(HealthDay News) — Researchers report that measuring serum levels of sphingolipids might one day help identify women at high risk for migraines. The findings were published online September 9 in Neurology.

B. Lee Peterlin, DO, associate professor of neurology at the Johns Hopkins University School of Medicine in Baltimore, and colleagues assessed 52 women with episodic migraine (average of nearly six migraines a month) and 36 women who did not have migraines. High-performance liquid chromatography coupled with tandem mass spectrometry using multiple reaction monitoring was employed to detect and quantify sphingolipids.

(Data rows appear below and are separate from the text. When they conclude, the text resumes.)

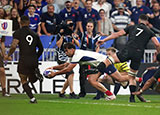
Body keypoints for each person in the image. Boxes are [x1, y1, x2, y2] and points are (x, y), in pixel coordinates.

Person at [96, 14, 160, 102]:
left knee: (109, 60)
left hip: (128, 50)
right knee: (132, 77)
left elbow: (118, 34)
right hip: (138, 54)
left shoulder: (132, 27)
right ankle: (132, 98)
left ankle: (97, 75)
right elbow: (157, 44)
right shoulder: (149, 31)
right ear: (147, 22)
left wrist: (104, 40)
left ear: (138, 20)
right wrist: (158, 53)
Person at [46, 43, 130, 101]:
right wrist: (53, 67)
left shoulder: (77, 55)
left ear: (72, 49)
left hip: (105, 62)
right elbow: (65, 65)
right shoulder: (73, 56)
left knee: (120, 78)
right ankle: (110, 95)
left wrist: (55, 73)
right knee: (91, 80)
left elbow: (68, 69)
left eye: (66, 51)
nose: (65, 52)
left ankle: (137, 79)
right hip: (99, 64)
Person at [5, 15, 44, 103]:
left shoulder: (18, 33)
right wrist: (36, 57)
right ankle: (35, 75)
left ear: (20, 22)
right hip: (34, 60)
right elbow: (41, 49)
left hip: (24, 59)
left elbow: (14, 45)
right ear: (29, 23)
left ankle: (32, 98)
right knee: (32, 79)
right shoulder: (35, 34)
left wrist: (8, 55)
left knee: (23, 80)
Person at [55, 19, 80, 99]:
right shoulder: (60, 35)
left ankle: (62, 92)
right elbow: (58, 45)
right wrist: (62, 36)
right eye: (68, 25)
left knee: (70, 75)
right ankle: (72, 92)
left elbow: (78, 44)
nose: (70, 27)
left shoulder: (73, 35)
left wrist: (73, 37)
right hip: (61, 57)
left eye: (71, 25)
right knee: (70, 73)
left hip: (70, 58)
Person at [78, 20, 101, 97]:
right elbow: (79, 44)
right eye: (88, 26)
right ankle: (82, 92)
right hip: (83, 57)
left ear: (93, 27)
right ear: (86, 27)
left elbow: (98, 47)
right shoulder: (82, 35)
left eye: (91, 26)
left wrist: (96, 55)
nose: (89, 28)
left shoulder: (97, 36)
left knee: (96, 75)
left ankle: (99, 92)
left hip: (93, 57)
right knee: (82, 75)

The researchers found that women with episodic migraines had lower levels of ceramides than those who did not have headaches. Every standard deviation increase in ceramide levels was associated with about a 92% lower risk of migraine. After adjustments, every standard deviation increase in the sphingomyelin species C18:0 and C18:1 was associated with increased odds of migraine. The researchers also tested the blood of a random sample of 14 of the participants and, based on these blood lipid levels, correctly identified which women had migraines and which women did not.

In an editorial accompanying the study, Karl Ekbom, MD, PhD, of the Karolinska Institute in Stockholm, writes: “This study is a very important contribution to our understanding of the underpinnings of migraine and may have wide-ranging effects in diagnosing and treating migraine if the results are replicated in further studies.”